Ed received VinTank’s endorsement during the Murphy-Goode ordeal because of his wine credentials, but didn’t make it to the final round. I got my endorsement because I spoke out against those endorsements. Funny how that happens. During the 2010 Wine Bloggers Conference, I made the fatal mistake of drinking too much and complaining about my excessive hours and the micromanaging at VWE to Ed. He took that and ran with it, getting his name in front of ***** and others in the company, probably before the week was out. He would get in the door, regardless of who got hurt.
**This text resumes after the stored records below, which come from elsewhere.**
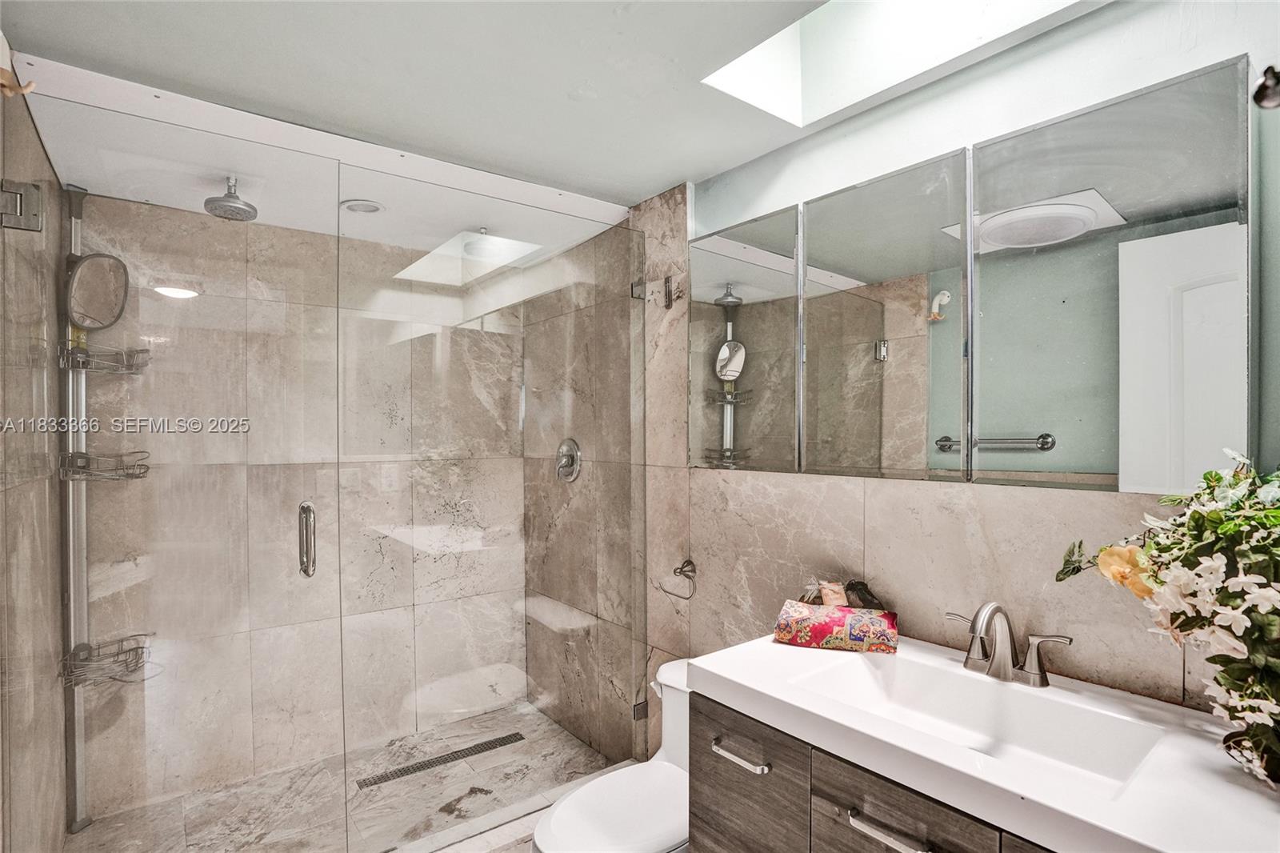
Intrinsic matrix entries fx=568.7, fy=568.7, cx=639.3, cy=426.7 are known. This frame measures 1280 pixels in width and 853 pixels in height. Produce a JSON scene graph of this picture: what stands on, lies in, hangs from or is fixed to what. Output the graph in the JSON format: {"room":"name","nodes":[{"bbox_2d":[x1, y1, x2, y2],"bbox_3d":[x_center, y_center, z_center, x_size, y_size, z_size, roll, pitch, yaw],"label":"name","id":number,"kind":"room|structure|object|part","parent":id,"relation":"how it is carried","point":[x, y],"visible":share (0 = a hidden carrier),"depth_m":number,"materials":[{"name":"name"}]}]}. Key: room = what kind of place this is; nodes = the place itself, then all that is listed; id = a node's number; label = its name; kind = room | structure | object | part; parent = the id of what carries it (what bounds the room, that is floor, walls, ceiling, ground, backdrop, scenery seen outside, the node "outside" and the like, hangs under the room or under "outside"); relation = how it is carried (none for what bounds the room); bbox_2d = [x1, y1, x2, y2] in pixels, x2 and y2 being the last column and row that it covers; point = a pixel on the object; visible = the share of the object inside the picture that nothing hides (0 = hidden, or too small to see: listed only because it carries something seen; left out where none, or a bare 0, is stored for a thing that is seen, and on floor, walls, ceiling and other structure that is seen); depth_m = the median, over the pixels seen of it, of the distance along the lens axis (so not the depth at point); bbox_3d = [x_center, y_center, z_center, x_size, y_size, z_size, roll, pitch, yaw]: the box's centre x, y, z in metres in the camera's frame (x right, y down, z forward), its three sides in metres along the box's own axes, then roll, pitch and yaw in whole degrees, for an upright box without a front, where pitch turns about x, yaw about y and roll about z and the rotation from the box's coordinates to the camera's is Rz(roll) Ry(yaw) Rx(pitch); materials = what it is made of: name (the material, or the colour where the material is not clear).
{"room":"bathroom","nodes":[
{"label":"bathroom","id":0,"kind":"room"},
{"bbox_2d":[0,56,69,852],"bbox_3d":[-1.720,0.291,1.550,0.116,2.395,1.189,0,0,-38],"label":"left wall","id":1,"kind":"structure","parent":0,"point":[56,819],"depth_m":1.54,"materials":[{"name":"tile"}]},
{"bbox_2d":[0,66,35,97],"bbox_3d":[-1.361,-0.746,1.232,0.068,0.068,0.044,0,0,-38],"label":"wall hook","id":2,"kind":"object","parent":1,"relation":"attached to","point":[6,86],"visible":0.94,"depth_m":1.23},
{"bbox_2d":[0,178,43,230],"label":"door hinge","id":3,"kind":"object","parent":1,"relation":"attached to","point":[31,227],"visible":0.93,"depth_m":1.25,"materials":[{"name":"silver metal"}]},
{"bbox_2d":[18,110,342,850],"bbox_3d":[-1.235,0.304,1.550,0.698,2.110,0.108,0,0,-38],"label":"glass shower door","id":4,"kind":"structure","parent":1,"relation":"attached to","point":[309,508],"depth_m":1.52,"materials":[{"name":"glass"}]},
{"bbox_2d":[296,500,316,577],"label":"door handle","id":5,"kind":"object","parent":4,"relation":"attached to","point":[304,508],"visible":0.93,"depth_m":1.68,"materials":[{"name":"silver metal"}]},
{"bbox_2d":[84,194,519,819],"bbox_3d":[-1.354,0.275,2.594,1.800,2.362,0.128,0,0,-38],"label":"shower back wall","id":6,"kind":"structure","parent":0,"point":[144,207],"depth_m":2.44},
{"bbox_2d":[68,699,628,852],"bbox_3d":[-0.953,1.497,2.127,1.812,0.102,1.224,0,0,-38],"label":"shower floor","id":7,"kind":"structure","parent":0,"point":[86,834],"depth_m":2.21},
{"bbox_2d":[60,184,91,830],"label":"pole","id":8,"kind":"object","parent":7,"relation":"on","point":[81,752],"visible":0.63,"depth_m":2.02,"materials":[{"name":"silver metal"}]},
{"bbox_2d":[64,250,130,329],"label":"mirror","id":9,"kind":"object","parent":8,"relation":"attached to","point":[101,274],"visible":0.84,"depth_m":1.97,"materials":[{"name":"mirror"}]},
{"bbox_2d":[55,449,151,481],"bbox_3d":[-1.891,0.138,2.024,0.228,0.092,0.211,0,0,-38],"label":"shower caddy","id":10,"kind":"object","parent":8,"relation":"attached to","point":[134,466],"visible":0.8,"depth_m":2.01,"materials":[{"name":"metal"}]},
{"bbox_2d":[58,636,151,685],"bbox_3d":[-1.902,0.836,2.039,0.241,0.087,0.214,0,0,-38],"label":"shower caddy","id":11,"kind":"object","parent":8,"relation":"attached to","point":[129,650],"visible":0.75,"depth_m":2.03,"materials":[{"name":"metal"}]},
{"bbox_2d":[60,341,152,373],"bbox_3d":[-1.888,-0.240,2.036,0.213,0.079,0.190,0,0,-38],"label":"wire basket","id":12,"kind":"object","parent":8,"relation":"attached to","point":[83,366],"visible":0.78,"depth_m":2.01,"materials":[{"name":"silver metal"}]},
{"bbox_2d":[353,732,525,789],"bbox_3d":[-0.853,1.440,2.479,0.702,0.006,0.079,0,0,-38],"label":"shower drain","id":13,"kind":"object","parent":7,"relation":"in","point":[419,766],"visible":0.87,"depth_m":2.45,"materials":[{"name":"metal"}]},
{"bbox_2d":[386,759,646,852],"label":"shower curb","id":14,"kind":"object","parent":7,"relation":"on","point":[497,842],"visible":0.6,"depth_m":1.93,"materials":[{"name":"white"}]},
{"bbox_2d":[338,168,643,848],"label":"glass panel","id":15,"kind":"object","parent":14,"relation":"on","point":[637,540],"visible":0.98,"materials":[{"name":"clear glass"}]},
{"bbox_2d":[0,0,1100,234],"bbox_3d":[-0.081,-0.951,1.165,2.067,0.115,3.222,0,0,-38],"label":"ceiling","id":16,"kind":"structure","parent":0,"point":[650,192],"depth_m":1.45,"materials":[{"name":"white paint"}]},
{"bbox_2d":[204,175,257,220],"bbox_3d":[-1.411,-0.801,1.967,0.142,0.122,0.166,0,0,-38],"label":"rain shower head","id":17,"kind":"object","parent":16,"relation":"attached to","point":[239,207],"visible":0.99,"depth_m":1.94},
{"bbox_2d":[339,197,383,214],"bbox_3d":[-1.056,-0.837,2.163,0.151,0.012,0.152,0,0,-38],"label":"recessed light","id":18,"kind":"object","parent":16,"relation":"in","point":[369,205],"visible":0.98,"depth_m":2.16,"materials":[{"name":"white"}]},
{"bbox_2d":[704,0,1090,124],"bbox_3d":[0.607,-1.082,1.124,0.596,0.423,0.915,0,0,-38],"label":"skylight","id":19,"kind":"object","parent":16,"relation":"in","point":[820,21],"visible":0.67,"depth_m":1.52,"materials":[{"name":"white"}]},
{"bbox_2d":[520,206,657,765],"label":"shower side wall","id":20,"kind":"structure","parent":0,"point":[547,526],"depth_m":2.58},
{"bbox_2d":[533,658,693,852],"bbox_3d":[0.066,1.133,1.662,0.783,0.677,0.447,0,0,-38],"label":"toilet","id":21,"kind":"object","parent":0,"point":[652,838],"visible":0.54,"depth_m":1.60,"materials":[{"name":"white ceramic"}]},
{"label":"toilet lid","id":22,"kind":"part","parent":21,"relation":"part of","materials":[{"name":"white plastic"}]},
{"bbox_2d":[528,0,1272,762],"bbox_3d":[0.465,0.261,1.864,0.141,2.428,3.378,0,0,-38],"label":"right wall","id":23,"kind":"structure","parent":0,"point":[890,553],"depth_m":1.55,"materials":[{"name":"tile"}]},
{"bbox_2d":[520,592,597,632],"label":"shelf","id":24,"kind":"object","parent":23,"relation":"attached to","point":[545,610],"visible":0.69,"depth_m":2.70,"materials":[{"name":"beige stone"}]},
{"bbox_2d":[555,437,582,482],"bbox_3d":[-0.361,0.157,2.650,0.072,0.206,0.196,0,0,-38],"label":"shower valve","id":25,"kind":"object","parent":23,"relation":"attached to","point":[570,454],"visible":0.97,"depth_m":2.64,"materials":[{"name":"silver metal"}]},
{"bbox_2d":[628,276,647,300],"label":"glass clamp","id":26,"kind":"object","parent":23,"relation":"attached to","point":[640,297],"visible":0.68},
{"bbox_2d":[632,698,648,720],"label":"glass clamp","id":27,"kind":"object","parent":23,"relation":"attached to","point":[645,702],"visible":0.54,"depth_m":2.28,"materials":[{"name":"silver metal"}]},
{"bbox_2d":[661,274,678,307],"bbox_3d":[0.106,-0.510,2.141,0.053,0.121,0.043,0,0,-38],"label":"robe hook","id":28,"kind":"object","parent":23,"relation":"attached to","point":[667,279],"visible":0.99,"depth_m":2.14,"materials":[{"name":"metal"}]},
{"bbox_2d":[660,557,697,598],"bbox_3d":[0.157,0.548,2.064,0.077,0.128,0.170,0,0,-38],"label":"towel ring","id":29,"kind":"object","parent":23,"relation":"attached to","point":[682,568],"visible":0.99,"depth_m":2.06,"materials":[{"name":"silver metal"}]},
{"bbox_2d":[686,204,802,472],"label":"mirror cabinet","id":30,"kind":"object","parent":23,"relation":"attached to","point":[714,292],"visible":0.97,"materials":[{"name":"mirror"}]},
{"bbox_2d":[684,686,1058,852],"bbox_3d":[0.642,1.027,1.091,0.559,0.802,1.023,0,0,-38],"label":"vanity cabinet","id":31,"kind":"object","parent":23,"relation":"attached to","point":[705,797],"visible":0.37,"depth_m":1.13,"materials":[{"name":"wood"}]},
{"bbox_3d":[0.226,0.736,1.293,0.047,0.016,0.157,0,0,-38],"label":"drawer pull","id":32,"kind":"part","parent":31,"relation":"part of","materials":[{"name":"silver metal"}]},
{"bbox_3d":[0.238,0.946,1.318,0.033,0.480,0.318,0,0,-38],"label":"drawer","id":33,"kind":"part","parent":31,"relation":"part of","materials":[{"name":"wood"}]},
{"bbox_3d":[0.457,0.736,1.041,0.047,0.017,0.161,0,0,-38],"label":"bar pull","id":34,"kind":"part","parent":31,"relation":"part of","materials":[{"name":"silver metal"}]},
{"bbox_3d":[0.477,0.857,1.038,0.036,0.378,0.287,0,0,-38],"label":"drawer","id":35,"kind":"part","parent":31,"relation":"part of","materials":[{"name":"wood"}]},
{"bbox_2d":[689,631,1279,852],"bbox_3d":[0.686,0.570,1.101,0.586,0.056,1.086,0,0,-38],"label":"vanity countertop","id":36,"kind":"structure","parent":31,"relation":"on","point":[727,682],"depth_m":0.94,"materials":[{"name":"white stone"}]},
{"bbox_2d":[772,599,899,652],"bbox_3d":[0.505,0.507,1.466,0.285,0.086,0.142,0,0,22],"label":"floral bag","id":37,"kind":"object","parent":36,"relation":"on","point":[802,613],"visible":0.99,"depth_m":1.42,"materials":[{"name":"fabric"}]},
{"bbox_2d":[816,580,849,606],"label":"pouch","id":38,"kind":"object","parent":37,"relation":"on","point":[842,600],"visible":0.68,"depth_m":1.53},
{"bbox_2d":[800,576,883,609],"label":"small pouches","id":39,"kind":"object","parent":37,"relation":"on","point":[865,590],"visible":0.65,"depth_m":1.54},
{"bbox_2d":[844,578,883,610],"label":"pouch","id":40,"kind":"object","parent":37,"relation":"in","point":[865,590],"visible":0.61,"depth_m":1.52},
{"bbox_2d":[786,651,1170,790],"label":"sink","id":41,"kind":"object","parent":36,"relation":"in","point":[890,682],"visible":0.59,"depth_m":1.20,"materials":[{"name":"white ceramic"}]},
{"bbox_2d":[944,601,1074,687],"bbox_3d":[0.768,0.458,1.226,0.163,0.178,0.270,0,0,-38],"label":"faucet","id":42,"kind":"object","parent":36,"relation":"on","point":[1033,674],"visible":0.99,"depth_m":1.23,"materials":[{"name":"silver metal"}]},
{"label":"lever handle","id":43,"kind":"part","parent":42,"relation":"part of","materials":[{"name":"silver metal"}]},
{"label":"lever handle","id":44,"kind":"part","parent":42,"relation":"part of","materials":[{"name":"silver metal"}]},
{"bbox_2d":[1054,448,1279,786],"bbox_3d":[0.972,0.291,0.888,0.323,0.519,0.557,0,0,-38],"label":"flower arrangement","id":45,"kind":"object","parent":36,"relation":"on","point":[1206,478],"visible":0.98,"depth_m":0.90,"materials":[{"name":"white plant"}]},
{"bbox_2d":[690,54,1256,493],"bbox_3d":[0.640,-0.261,1.548,0.077,0.759,1.450,0,0,-38],"label":"mirrored cabinet","id":46,"kind":"object","parent":23,"relation":"attached to","point":[1150,102],"visible":0.99,"depth_m":1.25,"materials":[{"name":"mirror"}]},
{"bbox_3d":[0.590,-0.222,1.441,0.062,0.778,0.403,0,0,-38],"label":"mirror door","id":47,"kind":"part","parent":46,"relation":"part of","materials":[{"name":"mirror"}]},
{"bbox_3d":[0.899,-0.229,1.139,0.056,0.778,0.397,0,0,-38],"label":"mirror panel","id":48,"kind":"part","parent":46,"relation":"part of","materials":[{"name":"mirror"}]},
{"bbox_2d":[1252,63,1279,108],"bbox_3d":[0.932,-0.490,0.797,0.080,0.074,0.094,0,0,-38],"label":"wall hook","id":49,"kind":"object","parent":23,"relation":"attached to","point":[1261,86],"visible":0.99,"depth_m":0.82,"materials":[{"name":"black metal"}]}
]}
Around the same time, ***** hired a new VP of Marketing, Mark ******** [last name redacted for privacy], passing over more qualified people in the company. Mark came from a defunct brand of the Jackson Family and was responsible for killing it. For some unknown reason, ***** hired him. I remember that he gave his reports a couple of bottles of the wine that he marketed, and in all fairness, the death of those brands wasn’t really his fault. The wine sucked. It wouldn’t even make good vinegar and I ended up pouring it down the drain.

Mark was involved somehow with the whole Murphy-Goode thing, but didn’t have a clue about social media, didn’t understand my role, and subsequently thought I was overpaid. However, I think his reasons for disliking me were more basic. For him, wine was a rich white man’s world. I had no credibility in this world and had no business being there. Of course, I can’t prove this, but some of his comments in private hinted at his disdain for Latinos. I’m sure Asians weren’t far behind on his list. Purely speculation, as is what follows.

Lo and behold, a resume crosses his desk with a name he recognizes from the Murphy-Goode contest. At that point, Mark decided Ed would be cheaper and would fit his idea of who should be in the wine biz. But first, he had to find some legitimate way to get rid of me and he had to do it soon. My one year anniversary was coming up and saving the company from paying me a sizable bonus would be quite the feather in his cap. He made it his job to discredit me to ***** and went to great lengths to bait me. I bit.

About three weeks before my October job anniversary, VWE had a party at their new Healdsburg tasting room. I took photos of that party and posted them the same night. The next morning, I was called into a meeting with Mark and my boss. I was informed that my position was eliminated and they would be letting me go. It wasn’t a complete surprise to me. Sheri and I had just talked about that scenario a few days earlier. Obviously, they knew this was coming, but allowed me to work the night before, totally unaware. I was given some papers that they wanted me to sign. These papers included a statement that would sign away all my rights to sue them and a non-defamation clause so I couldn’t write about what happened. In exchange, I would receive two weeks severance. Needless to say, I was *overwhelmed* by their generosity and didn’t sign any of their documents.

By the end of September, I had moved back to Seattle and in the beginning of October, I went on vacation to Italy. By the time I returned from vacation, VWE had hired Ed to fill the position that was “eliminated”. To add insult to injury, for several weeks after, I kept getting emails from Ed to help access some account to change things over for him. After a few of these, I decided I no longer worked there and Ed should start earning his pay.

I’ve always believed that if you worked hard, paid your dues and kept your nose clean, you would be rewarded. Not so. That old adage of, “cheaters never prosper,” just isn’t true anymore. Lance Armstrong got rich cheating. Do you really think becoming the poster boy of lying will make his riches disappear? Ed got into the wine industry by purposefully usurping me. Very few people know what happened, some speculated, most didn’t care. Knowing won’t change what happened, but knowing someone will stab another in the back to get ahead should give you pause before you associate with them. Who’s to say that knife won’t be in your back next.